Mr. DeStefano said the proposed zoning category would give residents of surrounding communities some say over what sort of development is built in an area.
The proposal includes a provision for a public hearing, he said.
Harry C. Blumenthal, a local zoning lawyer, is drafting the law.
Robert J. Scott, president of the Greater Crofton Council (GCC), said yesterday that the group has not adopted a position on the zoning proposal. He said he personally feels the change would be an improvement over the current law, which gives residents no control over development.
Mr. Scott said he hopes the law is written so that the citizens committee will have real authority, not just an advisory role. He also said the law should provide for some form of public hearing process. Mr. Scott said he hopes the GCC will vote on the proposed law at its Dec. 13 meeting.
Mr. DeStefano said he and his lawyer were rewriting the proposed law to give the citizens committee as much authority as legally possible. By law, he said, the county makes the final decision in zoning cases, and the county cannot relinquish that power to anyone else.
But the law would give the citizens committee legal standing, he said, and that would mean county planners would have to take the committee's opinion into account.
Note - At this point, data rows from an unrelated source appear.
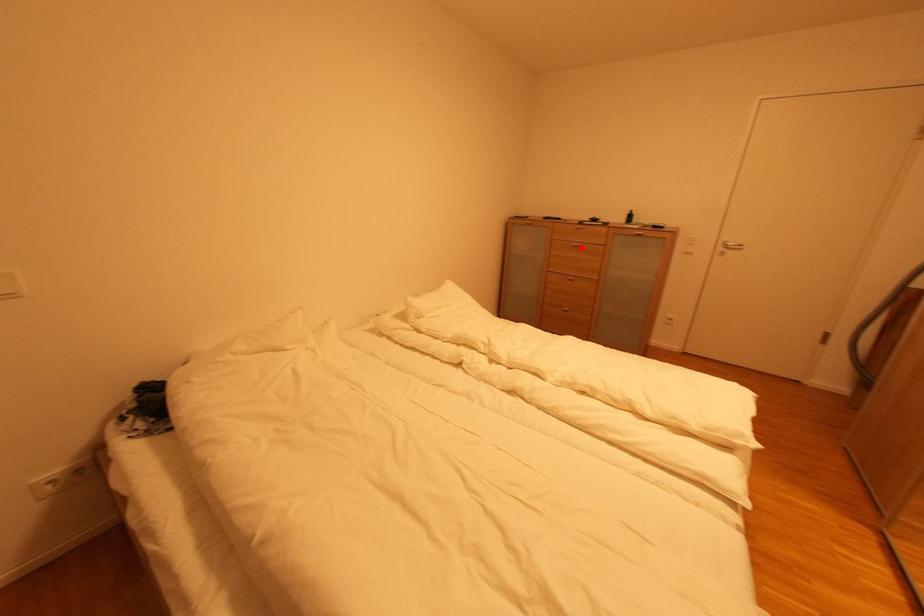
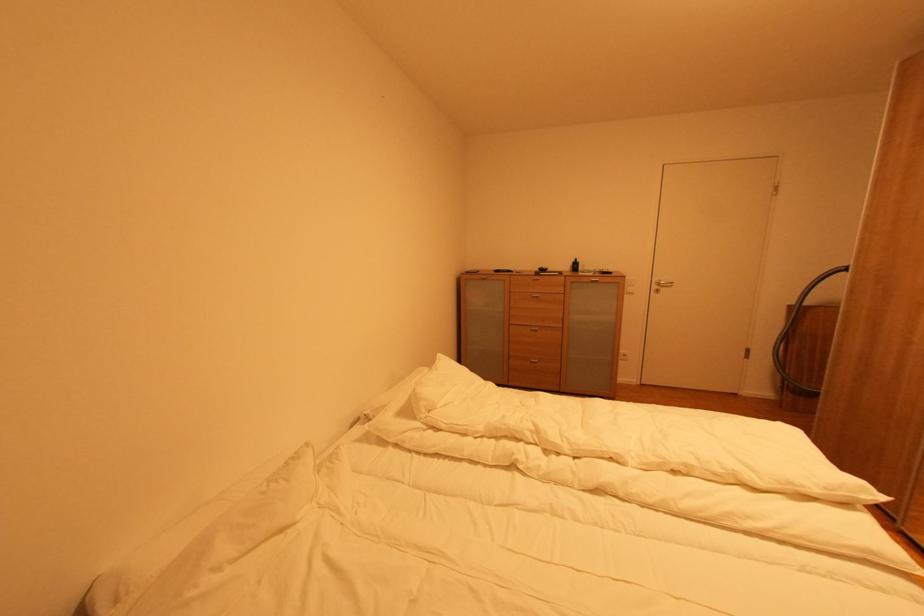
Locate, in the second image, the point that corresponds to the highlighted location in the first image.

(542, 298)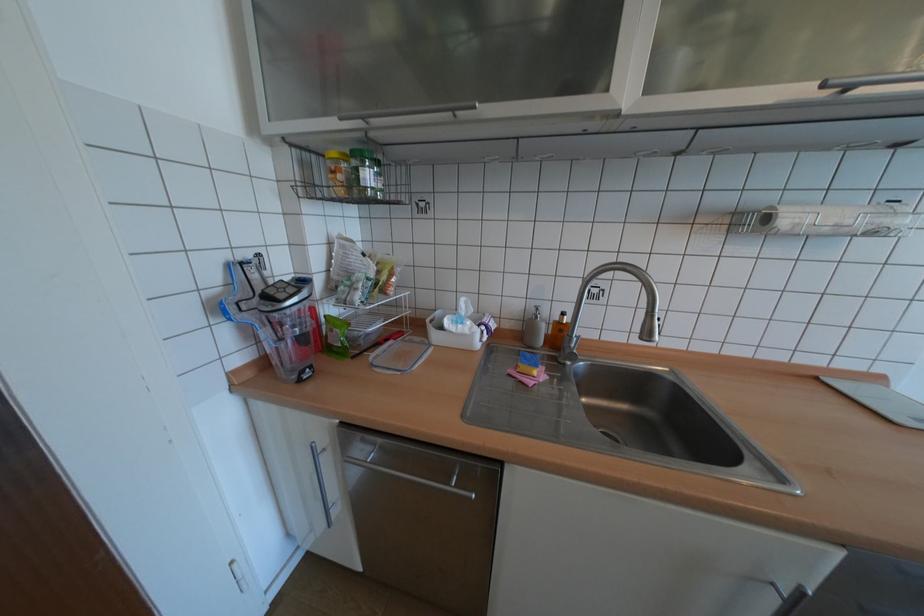
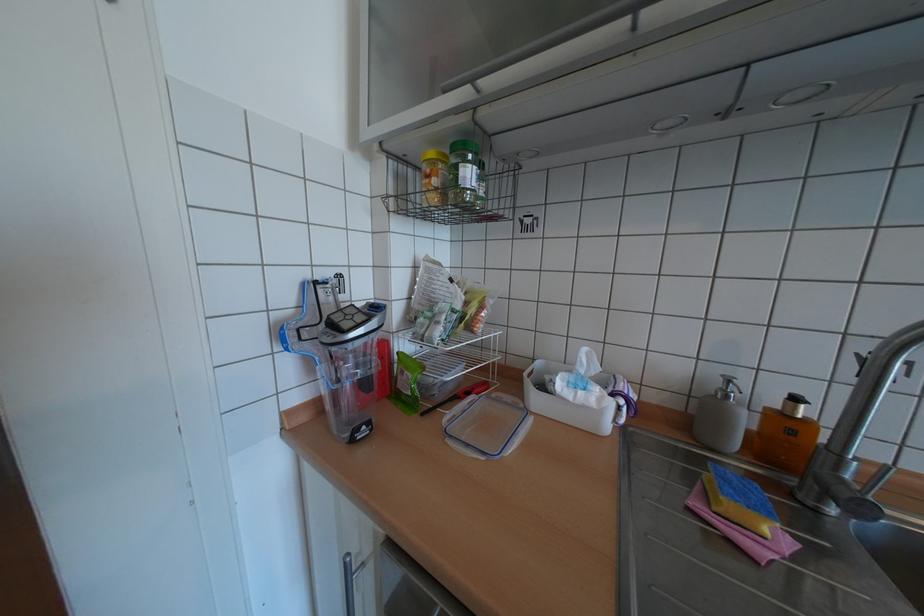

Glenn Akers, president of the Greater Odenton Improvement Association (GOIA), said yesterday that his organization also has not taken a position on the proposed law.
"We'll be looking at it very closely" because it would set a precedent for the county, he said.
Odenton has been fighting unplanned growth for years, he said, and GOIA will want to ensure any new law isn't merely an innovative way to open the door to improperly regulated development.
A revised version of the proposed legislation should be available for community leaders to review within two weeks, said Mr. DeStefano.
He also said he does not know when he will present it to the County Council for consideration. He first wants to win the support of the community associations, he said.